Kluskens agreed, saying “Without research, you don’t know what to conserve.”

With the help of the Samleom community, the organisation is constructing an island office, replete with bathroom, restaurant and bungalows, where it hopes to house scuba divers interested in learning ocean conservation techniques. During the divers’ conservation training, they will be monitoring the coral reefs by counting indicator species, Lamberti said – finally tracking the status of Cambodia’s reefs in a more scientific manner.

The biggest focus of Marine Conservation Cambodia, however, is on land. The group has targeted a community on Koh Rong Samleom, an island right next to ecologically diverse sea grass areas and coral reefs, to educate about marine conservation and to train to protect the area’s oceans.

Again with the help of the Fishery Administration, the Koh Rong Samleom community declared 8,000 hectares of water a community fishing area in September, which means that people outside of the community are not allowed to fish within that designated area without permission. Village members patrol the ocean and regularly expel illegal fishing boats. They already intercepted a boat that had caught about 140 endangered seahorses.

Lay Thai, the chief of Koh Rong Samleom village, said, “When the community fishing area started, we were really happy. Before, we were not allowed to send boats away. With more fish, we’ll have more happy tourists.”

Starting next week, Marine Conservation Cambodia hopes to train community members to be scuba divers so they can see for themselves what is bringing tourists to their island and what they are trying to conserve.

The village chief has been hoping to go diving for months and will finally get the opportunity next week when equipment arrives from Thailand. “I want to go diving and see the coral,” Lay Thai told Bora Raan for the umpteenth time.

Caroline St-Denis, who heads an education project at Marine Conservation Cambodia, said, “The best way to explain why marine conservation is important is to say come down with us.

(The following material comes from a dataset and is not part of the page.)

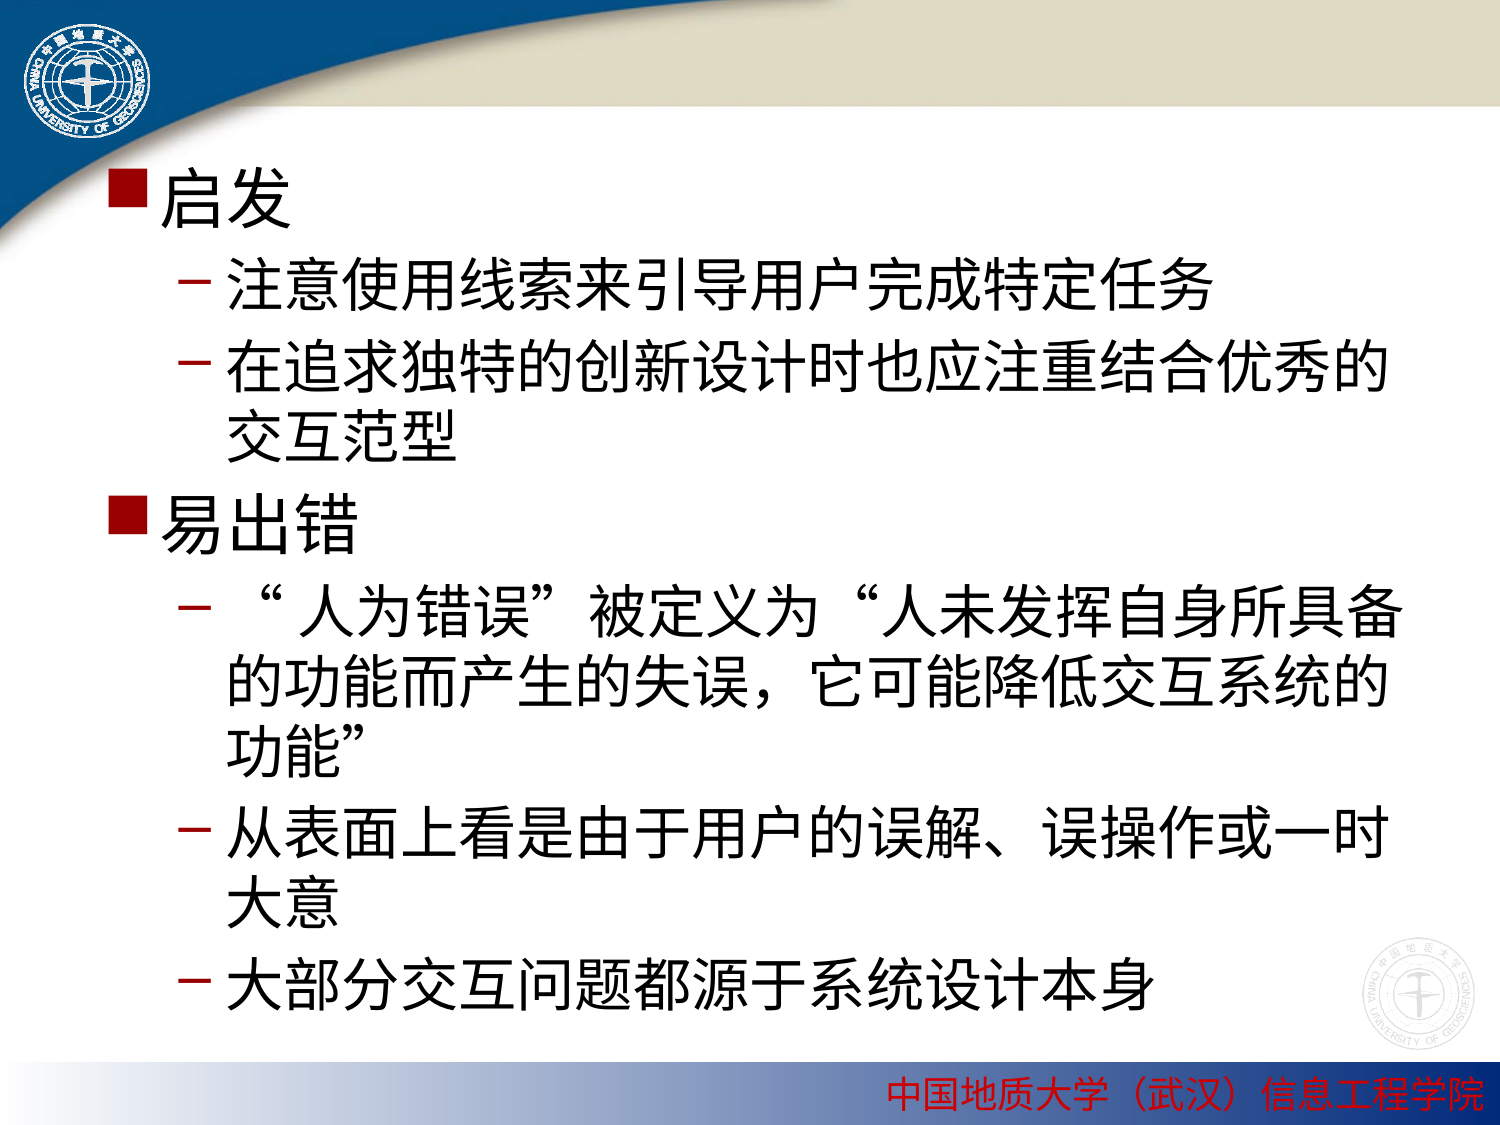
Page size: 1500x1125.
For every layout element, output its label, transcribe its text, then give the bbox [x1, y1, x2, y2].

list 启发 注意使用线索来引导用户完成特定任务 在追求独特的创新设计时也应注重结合优秀的交互范型 易出错 “人为错误”被定义为“人未发挥自身所具备的功能而产生的失误，它可能降低交互系统的功能” 从表面上看是由于用户的误解、误操作或一时大意 大部分交互问题都源于系统设计本身 [88, 148, 1439, 1024]
picture [0, 0, 1500, 1062]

They can see things they had no idea was there … They will understand that learning to protect the coral will keep people coming,”

Beyond showing government officials what is under the sea, Marine Conservation Cambodia sees children’s education as a key part of their mission.

“The children do most of the fishing. If we teach them now to fish, they’ll pass it on to the next generation,” Ferber said.

Bora Raan, who is the only Khmer diving instruction, said “I learned and got my [diving] certifications, and I want them to do the same. I want them to maybe have a career in the future … I really want all the kids to know how to take care of the ocean.”

Through its involvement in the community, the group has also helped build a path to school so the children do not have to wade through a swamp, taught classes and donated books.

“It’s not so much marine conservation. It’s just needed … Even though our name is Marine Conservation Cambodia, it’s about the village. If they’re not struggling, they’ll be able help,” Ferber said.

To help the village, Marine Conservation Cambodia and the island community will stick long bamboo poles with leaves coming out of them into the seafloor, effectively creating a fish farm that allows fish to lay their eggs and take refuge in the leaves. It’s another technique that prevents bottom trawling, but Ferber and the Lay Thai hope it will also allow for sustainable fishing.

“If we can make it work the fish farm work here, then we can take it to other places in Cambodia,” Ferber said.